[Discussion] Refactoring the build module process

yzh119 · July 3, 2023, 4:06am

Motivation

Currently, our build function has several stages (https://github.com/apache/tvm/blob/fb64be3f7807df18c2df6ebf5e68178e564ab0b4/python/tvm/driver/build_module.py#L140-L302):

Lower the module (could be te.Schedule, tir.PrimFunc or IRModule) before being built into target.
Annotate modules with targets
Target aware lowering process (TIRToRuntime)

Limitations

However, such design has its limitations, and it hinders some of our development:

Some of the passes in the lower process have to be hardware aware (e.g.
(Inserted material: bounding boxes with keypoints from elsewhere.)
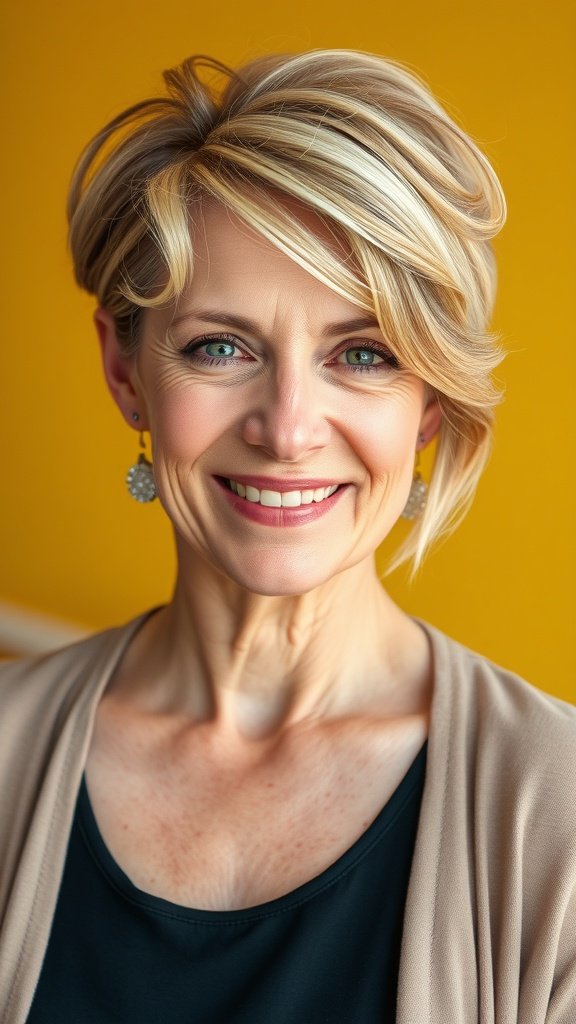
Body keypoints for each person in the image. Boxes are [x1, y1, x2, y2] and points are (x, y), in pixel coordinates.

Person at [0, 49, 574, 1024]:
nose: (288, 427)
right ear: (127, 371)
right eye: (221, 347)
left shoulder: (558, 814)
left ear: (431, 402)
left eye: (364, 354)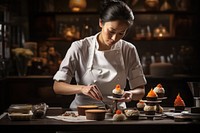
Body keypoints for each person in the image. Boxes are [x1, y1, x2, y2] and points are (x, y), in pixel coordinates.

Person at [53, 0, 147, 111]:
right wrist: (82, 88)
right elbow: (58, 87)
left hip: (116, 113)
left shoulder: (128, 49)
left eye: (121, 33)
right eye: (111, 31)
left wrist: (131, 94)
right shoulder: (79, 47)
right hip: (83, 113)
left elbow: (140, 91)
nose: (114, 38)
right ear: (101, 23)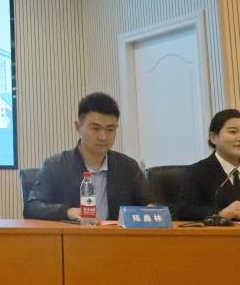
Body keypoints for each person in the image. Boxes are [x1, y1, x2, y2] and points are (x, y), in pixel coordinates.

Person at [24, 92, 154, 221]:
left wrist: (152, 210)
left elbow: (151, 205)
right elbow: (31, 207)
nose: (103, 137)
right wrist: (67, 211)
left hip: (116, 234)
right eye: (95, 128)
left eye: (110, 129)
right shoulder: (55, 166)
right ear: (78, 127)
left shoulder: (128, 167)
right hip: (75, 234)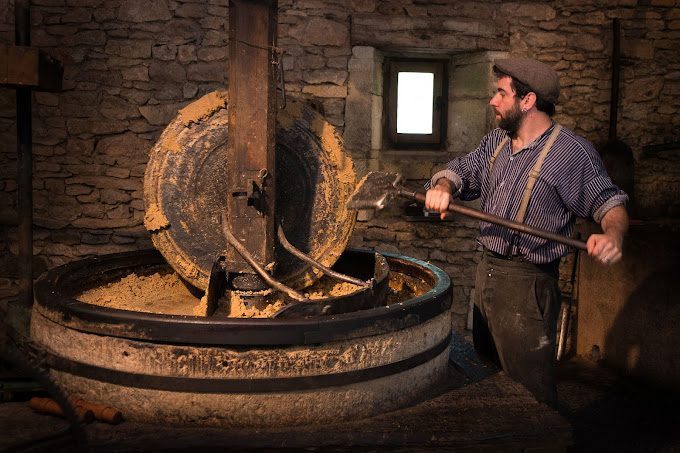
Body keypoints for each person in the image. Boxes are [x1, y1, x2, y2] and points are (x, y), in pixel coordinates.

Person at [424, 58, 629, 405]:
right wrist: (443, 186)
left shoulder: (570, 153)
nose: (493, 101)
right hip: (486, 273)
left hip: (528, 284)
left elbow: (610, 205)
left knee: (529, 393)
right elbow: (458, 171)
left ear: (528, 100)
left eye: (501, 94)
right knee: (489, 381)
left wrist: (613, 236)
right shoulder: (497, 143)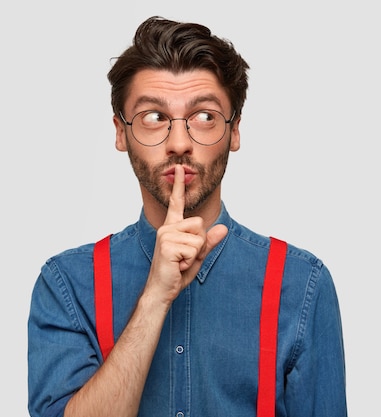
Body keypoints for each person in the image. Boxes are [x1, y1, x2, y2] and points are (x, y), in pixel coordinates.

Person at [27, 16, 347, 417]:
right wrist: (154, 299)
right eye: (154, 117)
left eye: (205, 116)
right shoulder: (67, 285)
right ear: (121, 133)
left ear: (234, 132)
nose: (179, 143)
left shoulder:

BF16legalizeCompute and FP8LegalizeCompute should know whether the target has native bf16/fp8 support or not.
Cannot bind different PrimFunc’s in an IRModule to different targets.

On-going efforts

Considering most of the passes in the lowering process is target-agnostic, it should be safe to make the lowering function aware of targets. https://github.com/apache/tvm/pull/15183 will make this refactor.
Refactor the lowering flow to make it more flexible (https://github.com/apache/tvm/pull/14985 might be related).

A more fundamental question is if we still need to make lowering a standalone process, if we make the lowering function target-aware, then it seems not necessary to decouple the lowering function with later passes in TIRToRuntime. I think the only reason we kept the lowering function is to be compatible with te.Schedule, which needs to be converted to IRModule first.

Possible next steps could be:

Merge the passes in the lowering function and TIRToRuntime function.
In build function, refactor the three-stage lowering process into a single flow.
Mark lower function as obsolete and should only kept them for legacy te.Schedule.

cc @Lunderberg @tqchen @junrushao @masahi

junrushao · July 3, 2023, 4:12am

Note that as a versatile compiler, TVM is usually used to do multiple different tasks, including building for different targets with different set of passes. In this case, I believe a Unity-style pipeline API would be quite helpful.

Ref: https://github.com/mlc-ai/relax/blob/mlc/python/tvm/relax/pipeline.py#L59

Lunderberg · July 4, 2023, 3:32pm

Yup, this PR is definitely related, and primarily exists to solve Limitation #2. The long-term goal is to enable scheduling that decides which regions of a primfunc to delegate to different devices (e.g. annotate a statement as being executed on a specific device, then lower into a compute kernel), with short-term gain of simplifying the lowering flow.

Regarding tvm.lower, I do like having the separation of target-agnostic optimizations (e.g. algebraic simplification, loop unrolling) from target-specific optimizations (e.g. bf16 legalization). It can be useful to inspect the lowered TIR, as it often represents the simplest form of lowering, lacking both the high-level information for scheduling, and the low-level target-specific information.